Already 80 percent of Central American exports enter the U.S. duty-free. By making 80 percent of U.S. exports to Central America duty-free as well, CAFTA will open the Central American market for products from U.S. companies. CAFTA could raise U.S. agricultural exports by $1.5 billion each year. Yet if this occurs, what will happen to the small farmers from Central America that can't compete? 60 percent of Guatemalan workers depend on agriculture for their livelihoods.
The real problem with CAFTA stems from the fact that the gross national product combined of Central America is only .5 percent of the gross national product of the U.S. To put this in perspective, in just five days the U.S. what Honduras, El Salvador, Costa Rica, Nicaragua, and Guatemala combined can produce in a year. A trade agreement between countries with this much economic disparity can only lead to more inequality.
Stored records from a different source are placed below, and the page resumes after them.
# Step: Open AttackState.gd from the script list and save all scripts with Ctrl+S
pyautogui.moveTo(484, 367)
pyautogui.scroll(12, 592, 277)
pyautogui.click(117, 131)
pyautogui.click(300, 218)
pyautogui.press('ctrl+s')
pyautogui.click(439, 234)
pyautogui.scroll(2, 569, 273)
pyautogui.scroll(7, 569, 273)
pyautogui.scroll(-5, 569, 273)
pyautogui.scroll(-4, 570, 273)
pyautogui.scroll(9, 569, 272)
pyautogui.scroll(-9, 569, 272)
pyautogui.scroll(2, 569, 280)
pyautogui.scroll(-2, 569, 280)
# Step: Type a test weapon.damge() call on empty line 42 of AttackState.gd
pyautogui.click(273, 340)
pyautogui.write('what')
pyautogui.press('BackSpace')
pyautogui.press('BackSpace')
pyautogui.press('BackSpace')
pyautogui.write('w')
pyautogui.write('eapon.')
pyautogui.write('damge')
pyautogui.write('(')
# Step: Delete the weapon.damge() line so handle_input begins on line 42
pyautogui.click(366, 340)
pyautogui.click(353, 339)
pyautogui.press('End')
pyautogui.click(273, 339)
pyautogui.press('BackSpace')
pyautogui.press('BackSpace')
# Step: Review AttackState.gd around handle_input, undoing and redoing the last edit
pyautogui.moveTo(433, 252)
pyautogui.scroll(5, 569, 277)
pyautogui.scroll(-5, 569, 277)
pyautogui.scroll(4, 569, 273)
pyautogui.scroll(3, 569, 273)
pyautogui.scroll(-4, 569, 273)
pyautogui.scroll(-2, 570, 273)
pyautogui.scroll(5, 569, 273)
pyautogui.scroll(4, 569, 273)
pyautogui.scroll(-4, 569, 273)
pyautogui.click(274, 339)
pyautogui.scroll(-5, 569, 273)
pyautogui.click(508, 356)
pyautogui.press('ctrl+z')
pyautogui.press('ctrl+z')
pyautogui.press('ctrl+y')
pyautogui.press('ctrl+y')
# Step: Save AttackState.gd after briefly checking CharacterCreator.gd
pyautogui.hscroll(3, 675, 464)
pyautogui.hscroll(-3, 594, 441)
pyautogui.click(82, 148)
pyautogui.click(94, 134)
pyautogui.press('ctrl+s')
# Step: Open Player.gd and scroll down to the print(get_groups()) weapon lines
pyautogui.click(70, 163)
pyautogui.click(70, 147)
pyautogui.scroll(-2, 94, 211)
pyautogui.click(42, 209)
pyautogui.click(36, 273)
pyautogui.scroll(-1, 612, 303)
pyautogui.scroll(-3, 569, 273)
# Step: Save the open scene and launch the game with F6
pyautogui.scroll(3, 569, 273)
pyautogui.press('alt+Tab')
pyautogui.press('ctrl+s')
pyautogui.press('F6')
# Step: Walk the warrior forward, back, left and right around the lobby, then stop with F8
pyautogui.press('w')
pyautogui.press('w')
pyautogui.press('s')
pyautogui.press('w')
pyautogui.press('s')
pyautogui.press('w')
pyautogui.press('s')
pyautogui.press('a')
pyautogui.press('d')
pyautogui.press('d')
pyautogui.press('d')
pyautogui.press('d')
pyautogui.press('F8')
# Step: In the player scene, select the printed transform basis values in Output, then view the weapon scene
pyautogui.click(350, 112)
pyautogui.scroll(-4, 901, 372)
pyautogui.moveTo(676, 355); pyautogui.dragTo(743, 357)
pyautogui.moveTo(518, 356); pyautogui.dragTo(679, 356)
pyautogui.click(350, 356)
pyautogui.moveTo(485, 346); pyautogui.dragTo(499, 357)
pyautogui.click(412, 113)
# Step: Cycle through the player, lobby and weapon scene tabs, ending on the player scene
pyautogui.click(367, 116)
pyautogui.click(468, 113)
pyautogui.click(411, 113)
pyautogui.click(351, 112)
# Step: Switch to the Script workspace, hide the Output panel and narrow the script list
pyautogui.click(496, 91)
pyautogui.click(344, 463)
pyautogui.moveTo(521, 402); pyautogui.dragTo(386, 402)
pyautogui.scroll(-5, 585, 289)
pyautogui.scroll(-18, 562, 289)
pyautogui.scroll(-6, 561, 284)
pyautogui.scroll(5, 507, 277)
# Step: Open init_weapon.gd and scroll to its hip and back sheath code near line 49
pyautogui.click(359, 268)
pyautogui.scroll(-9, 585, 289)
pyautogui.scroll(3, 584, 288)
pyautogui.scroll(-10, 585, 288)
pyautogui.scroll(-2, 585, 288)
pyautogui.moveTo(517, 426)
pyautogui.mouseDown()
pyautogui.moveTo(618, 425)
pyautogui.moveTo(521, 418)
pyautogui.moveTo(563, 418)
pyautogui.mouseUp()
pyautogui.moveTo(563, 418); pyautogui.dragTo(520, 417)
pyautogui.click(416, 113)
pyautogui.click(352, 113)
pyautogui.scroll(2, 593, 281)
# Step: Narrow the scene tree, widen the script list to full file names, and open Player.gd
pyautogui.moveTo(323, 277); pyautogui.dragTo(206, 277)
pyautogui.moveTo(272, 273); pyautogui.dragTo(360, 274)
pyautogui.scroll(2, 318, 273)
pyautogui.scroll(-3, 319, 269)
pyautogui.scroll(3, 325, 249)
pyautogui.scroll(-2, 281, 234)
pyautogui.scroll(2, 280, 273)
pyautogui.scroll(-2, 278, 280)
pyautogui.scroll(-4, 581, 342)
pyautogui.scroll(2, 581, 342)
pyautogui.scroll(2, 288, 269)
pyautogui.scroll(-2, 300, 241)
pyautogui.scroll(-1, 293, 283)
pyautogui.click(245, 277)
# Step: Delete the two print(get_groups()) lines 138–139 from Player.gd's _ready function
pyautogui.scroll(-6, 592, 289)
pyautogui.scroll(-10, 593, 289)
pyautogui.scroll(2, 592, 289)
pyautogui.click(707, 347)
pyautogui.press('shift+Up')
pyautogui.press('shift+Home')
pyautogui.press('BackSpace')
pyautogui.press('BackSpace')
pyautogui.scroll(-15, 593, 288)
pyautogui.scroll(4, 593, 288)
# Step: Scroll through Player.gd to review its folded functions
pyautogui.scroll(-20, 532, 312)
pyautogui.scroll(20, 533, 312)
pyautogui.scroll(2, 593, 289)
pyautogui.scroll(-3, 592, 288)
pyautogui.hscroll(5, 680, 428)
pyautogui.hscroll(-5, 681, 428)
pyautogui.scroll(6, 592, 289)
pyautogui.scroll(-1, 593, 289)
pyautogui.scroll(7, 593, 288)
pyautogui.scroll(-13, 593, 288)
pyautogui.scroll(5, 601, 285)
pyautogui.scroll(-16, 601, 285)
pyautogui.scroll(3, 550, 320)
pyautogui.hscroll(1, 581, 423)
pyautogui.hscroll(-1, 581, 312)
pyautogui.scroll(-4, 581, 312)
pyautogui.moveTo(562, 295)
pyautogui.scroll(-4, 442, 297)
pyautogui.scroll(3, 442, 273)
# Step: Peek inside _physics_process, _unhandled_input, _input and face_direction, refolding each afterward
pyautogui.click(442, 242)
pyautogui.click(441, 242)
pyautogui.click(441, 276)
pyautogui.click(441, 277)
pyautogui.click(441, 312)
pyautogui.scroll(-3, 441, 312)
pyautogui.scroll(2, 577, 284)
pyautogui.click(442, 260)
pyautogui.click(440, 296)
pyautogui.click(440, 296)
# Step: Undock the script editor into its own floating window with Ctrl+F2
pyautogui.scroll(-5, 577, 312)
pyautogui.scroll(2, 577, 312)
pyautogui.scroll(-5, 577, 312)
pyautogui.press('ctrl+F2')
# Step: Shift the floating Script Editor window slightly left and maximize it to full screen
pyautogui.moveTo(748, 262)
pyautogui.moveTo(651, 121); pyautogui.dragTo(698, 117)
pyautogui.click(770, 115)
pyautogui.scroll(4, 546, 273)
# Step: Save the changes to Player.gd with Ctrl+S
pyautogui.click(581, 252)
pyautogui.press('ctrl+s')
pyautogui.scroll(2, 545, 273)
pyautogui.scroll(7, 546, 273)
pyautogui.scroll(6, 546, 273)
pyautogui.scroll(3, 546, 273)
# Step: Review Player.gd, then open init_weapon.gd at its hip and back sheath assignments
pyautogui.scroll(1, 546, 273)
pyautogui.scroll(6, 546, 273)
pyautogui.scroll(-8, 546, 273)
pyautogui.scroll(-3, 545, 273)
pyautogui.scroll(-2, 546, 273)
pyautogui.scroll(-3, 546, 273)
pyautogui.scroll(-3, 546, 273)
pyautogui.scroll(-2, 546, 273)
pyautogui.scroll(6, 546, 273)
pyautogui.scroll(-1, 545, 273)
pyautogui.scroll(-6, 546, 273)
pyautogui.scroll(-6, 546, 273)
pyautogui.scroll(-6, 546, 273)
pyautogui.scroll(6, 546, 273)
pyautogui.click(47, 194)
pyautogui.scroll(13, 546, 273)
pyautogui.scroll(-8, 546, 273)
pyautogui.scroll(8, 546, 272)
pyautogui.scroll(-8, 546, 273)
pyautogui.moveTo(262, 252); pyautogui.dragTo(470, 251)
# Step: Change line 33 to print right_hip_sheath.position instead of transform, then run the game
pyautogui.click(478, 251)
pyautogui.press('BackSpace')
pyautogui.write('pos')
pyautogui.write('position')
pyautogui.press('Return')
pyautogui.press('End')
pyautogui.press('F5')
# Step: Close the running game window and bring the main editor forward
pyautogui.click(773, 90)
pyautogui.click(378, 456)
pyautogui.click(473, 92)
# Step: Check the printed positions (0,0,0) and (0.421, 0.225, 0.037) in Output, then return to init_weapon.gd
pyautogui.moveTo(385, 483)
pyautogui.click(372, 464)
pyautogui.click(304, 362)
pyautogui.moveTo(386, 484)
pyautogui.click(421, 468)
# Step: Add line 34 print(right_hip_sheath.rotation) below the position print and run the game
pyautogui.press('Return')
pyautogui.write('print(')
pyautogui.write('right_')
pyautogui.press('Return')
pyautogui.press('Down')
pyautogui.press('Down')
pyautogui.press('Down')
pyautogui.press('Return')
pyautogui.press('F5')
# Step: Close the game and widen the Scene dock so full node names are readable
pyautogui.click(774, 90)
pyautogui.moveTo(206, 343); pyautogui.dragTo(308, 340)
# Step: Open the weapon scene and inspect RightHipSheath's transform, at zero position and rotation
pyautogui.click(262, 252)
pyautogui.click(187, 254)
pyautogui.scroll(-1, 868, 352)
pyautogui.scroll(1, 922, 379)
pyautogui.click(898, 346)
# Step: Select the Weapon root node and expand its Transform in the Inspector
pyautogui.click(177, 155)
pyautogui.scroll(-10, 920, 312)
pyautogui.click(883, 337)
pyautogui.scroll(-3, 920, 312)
Already a lot of trade liberalization has occurred in Central America, and it doesn't appear that development has followed. Central America's export rate grew rapidly in the nineties but import rates grew even faster, leaving Central America in debt. The total factor productivity growth of Guatemala between 1991 and 2000 was -.5 percent; the productivity actually fell. In the World Economic Forum's Growth Competitiveness Index, Guatemala ranks 90 out of 102 countries.
CAFTA will harm the U.S. as well. International companies will be inclined to move employment opportunities to Central America where minimum wage is low and labor laws are weak. Many U.S. workers will lose their jobs along with the small farmers of Central America.
The fact, that CAFTA lacks strong labor regulations, one of the main points of concern for opponents of the trade agreement. CAFTA does not mandate that companies conform to international labor standards, only that they follow the existing laws of their own countries, yet none of the countries that are part of CAFTA meet these standards, let alone enforce these standards.
Many groups have protested the treaty, including labor unions, development organizations, farmers, indigenous groups, and religious groups, and the opposition still appears to be growing. More and more citizens from both countries are realizing that only big international companies will come out on top. CAFTA may lower the prices of foodstuffs and other products, but it will also lower employment rates, wages and the rights of workers.